Sam grinned delightedly.

“That’s right, man! You understand!”

He spoke with such feeling that I was almost reluctant to disappoint him.

“I just figured that since you’d done two oddball things, they might be linked.”

He nodded, still grinning.

“I had to put it to the test.”

I stared at him.

“By risking your life?”

He nodded.

“If what I learned that night was true, you see, then I possessed a secret which would give me the power of life and death over every single person on the planet.”

So he was crazy after all. I felt slightly disappointed, but also relieved.

“That’s why it was important to make sure,” he went on in the same conversational tone, “and the only way to do that was to lay my own life on the line. If I survived, against all the odds, that would prove I was right.”

My only wish was to get the hell out of there, but I controlled myself. If I walked out now, leaving him with a sense of unfinished business, I might never hear the end of this. Better to let him get it off his chest now.

“So what’s this all about, Sam?”

He didn’t reply for a moment.

“Remember that argument I had with Larry?” he murmured. “I said that God either wasn’t omnipotent or He wasn’t loving, but you couldn’t have it both ways? Well, I was wrong. You can have it both ways. And that night I was shown how.”

“Uh huh,” I prompted.

He sat looking at me.

“Well, are you going to tell me?” I asked.

He laughed.

“It’s not something that can be told, man.”

“But you said I was someone you could tell,” I retorted, childishly pleased to have caught him out.

Sam turned over the bar tab and wrote a phone number on the back. He pushed it across the table toward me.

“Come out and see us some time,” he said. “It’s very quiet, very peaceful. A good place to kick back and get your head together.”

I tried to keep a straight face.

“So what’s the deal on this place? Is it some kind of commune?”

“Kind of. We’ve got some land, all the basic stuff you need for survival. There’s about twenty of us hanging out there. They’re nice folks. You’d like them. Some great-looking chicks, too.”

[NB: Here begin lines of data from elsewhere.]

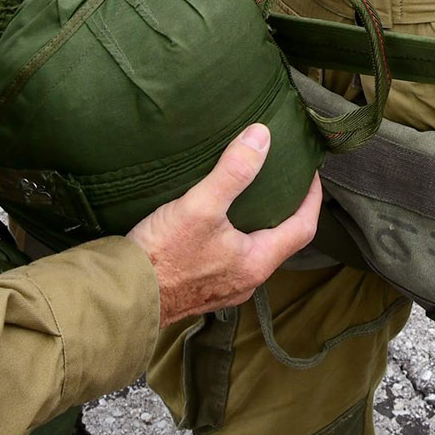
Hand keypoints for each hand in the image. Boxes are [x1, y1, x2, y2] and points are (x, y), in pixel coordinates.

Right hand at [129, 124, 324, 323]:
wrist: (123, 297)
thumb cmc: (162, 257)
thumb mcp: (200, 206)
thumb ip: (233, 172)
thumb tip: (262, 137)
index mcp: (257, 263)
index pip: (303, 229)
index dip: (311, 199)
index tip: (310, 174)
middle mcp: (246, 281)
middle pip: (280, 241)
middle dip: (285, 211)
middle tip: (281, 181)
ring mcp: (224, 288)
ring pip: (253, 251)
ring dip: (258, 224)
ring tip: (250, 196)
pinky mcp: (201, 289)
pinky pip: (230, 259)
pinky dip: (234, 236)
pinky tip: (216, 222)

I imagined a rag-taggle group of aging hippies camping out in some clearing in the woods, their hand-knit clothes reeking of woodsmoke, a pack of grimy children crawling around their feet while they strummed out-of-tune guitars and cultivated a cozy sense of moral superiority.

“I’d really like for you to join us, Phil,” Sam continued seriously “That would complete the circle. And for you it would mean a whole new life, something you can’t even begin to imagine now. But first you have to change. That’s the key to the whole thing. The old must pass away before the new can be born. First you change, then you are changed.”

I had had enough.

“I have changed,” I replied calmly. “I’ve changed a lot. Not in the twinkling of an eye, after ODing on acid, but day in, day out. That’s the kind of change I believe in, the kind that lasts.”

“My kind of change outlasts everything,” Sam said softly. “Even death.”

This was intended as a challenge, but I wasn’t going to rise to the bait. I had made my point. Now it was time to throw in the sweetener and get this guy out of my life forever.

“I really admire you, Sam,” I said. “I like it that you’re still tackling the big questions, the big issues. We were all like that once, but most of us have lost it somewhere along the way. I think it’s great that you’re still out there on the edge, but personally I can’t live like that. It turns out I work best with my feet on the ground. I’m neither proud nor ashamed of that. Maybe you’re more flexible. All I know is the kind of change you’re talking about would break me.”

Sam looked at me solemnly a long moment. Then he smiled, as if dismissing the whole matter.

“Well, it’s been good to talk to you, Phil.”

“Sure has,” I agreed heartily. “If you’re ever in town again, give me a call.”

The idea was to reduce everything that had been said to the level of a banal social encounter. I knew he wasn’t likely to pass through the Twin Cities again.

Sam shook his head decisively.

“Next time, you’ll call me.”

I edged out of the booth, gathering my things around me, asserting my separate existence.

“What are you doing here anyway?” I asked.

“I came to see you, Phil.”

This time I couldn’t ignore him.

“You came all this way just to have a beer with me in a bar?”